- WORK REQUEST A
Please return every line of the collected data entries below without any changes, omitting the pictures.

- SELECTED TEXT

How will the Election Commission ensure a tamper-proof counting process in the coming Lok Sabha election? The story so far: The Election Commission indicated to the Supreme Court that if the 50% Voter Verified Paper Audit Trail (VVPAT) slip verification is carried out, it will delay counting by six days. Twenty-one Opposition parties had moved the Supreme Court against the EC’s guideline that VVPAT counting would take place only in one polling station in each Assembly segment in the coming Lok Sabha election.
What is the VVPAT and how does it function?
The Voter Verifiable Paper Audit Trail device is an add-on connected to the Electronic Voting Machine. It allows voters to verify if their vote has indeed gone to the intended candidate by leaving a paper trail of the vote cast. After the voter casts his or her mandate by pressing a button related on the ballot machine (next to the symbol of the chosen party), the VVPAT connected to it prints a slip containing the poll symbol and the name of the candidate.
The slip is visible to the voter from a glass case in the VVPAT for a total of seven seconds and the voter can verify if the mandate that s/he has cast has been registered correctly. After this time, it is cut and dropped into the drop box in the VVPAT and a beep is heard, indicating the vote has been recorded.
Will VVPAT silence those sceptical of EVMs?

- WORK REQUEST B
Retype the passage on VVPAT verification above in full, word for word.

(Collected data entries)
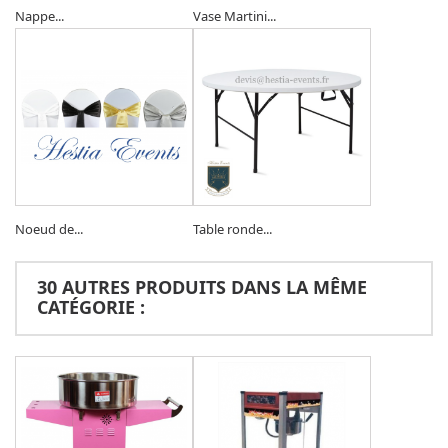
Nappe...
Vase Martini...
Noeud de...
Table ronde...
30 AUTRES PRODUITS DANS LA MÊME
CATÉGORIE :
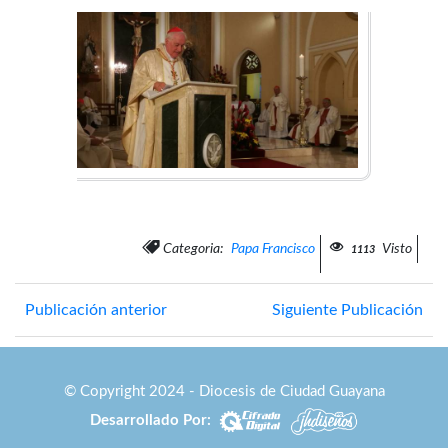
Categoria:
Papa Francisco
Visto
1113
Publicación anterior
Siguiente Publicación
© Copyright 2024 - Diocesis de Ciudad Guayana
Desarrollado Por:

- TASK ANSWER A
Nappe...
Vase Martini...
Noeud de...
Table ronde...
30 AUTRES PRODUITS DANS LA MÊME
CATÉGORIE :
Categoria:
Papa Francisco
Visto
1113
Publicación anterior
Siguiente Publicación
© Copyright 2024 - Diocesis de Ciudad Guayana
Desarrollado Por:

- TASK ANSWER B
How will the Election Commission ensure a tamper-proof counting process in the coming Lok Sabha election? The story so far: The Election Commission indicated to the Supreme Court that if the 50% Voter Verified Paper Audit Trail (VVPAT) slip verification is carried out, it will delay counting by six days. Twenty-one Opposition parties had moved the Supreme Court against the EC’s guideline that VVPAT counting would take place only in one polling station in each Assembly segment in the coming Lok Sabha election.
What is the VVPAT and how does it function?
The Voter Verifiable Paper Audit Trail device is an add-on connected to the Electronic Voting Machine. It allows voters to verify if their vote has indeed gone to the intended candidate by leaving a paper trail of the vote cast. After the voter casts his or her mandate by pressing a button related on the ballot machine (next to the symbol of the chosen party), the VVPAT connected to it prints a slip containing the poll symbol and the name of the candidate.
The slip is visible to the voter from a glass case in the VVPAT for a total of seven seconds and the voter can verify if the mandate that s/he has cast has been registered correctly. After this time, it is cut and dropped into the drop box in the VVPAT and a beep is heard, indicating the vote has been recorded.
Will VVPAT silence those sceptical of EVMs?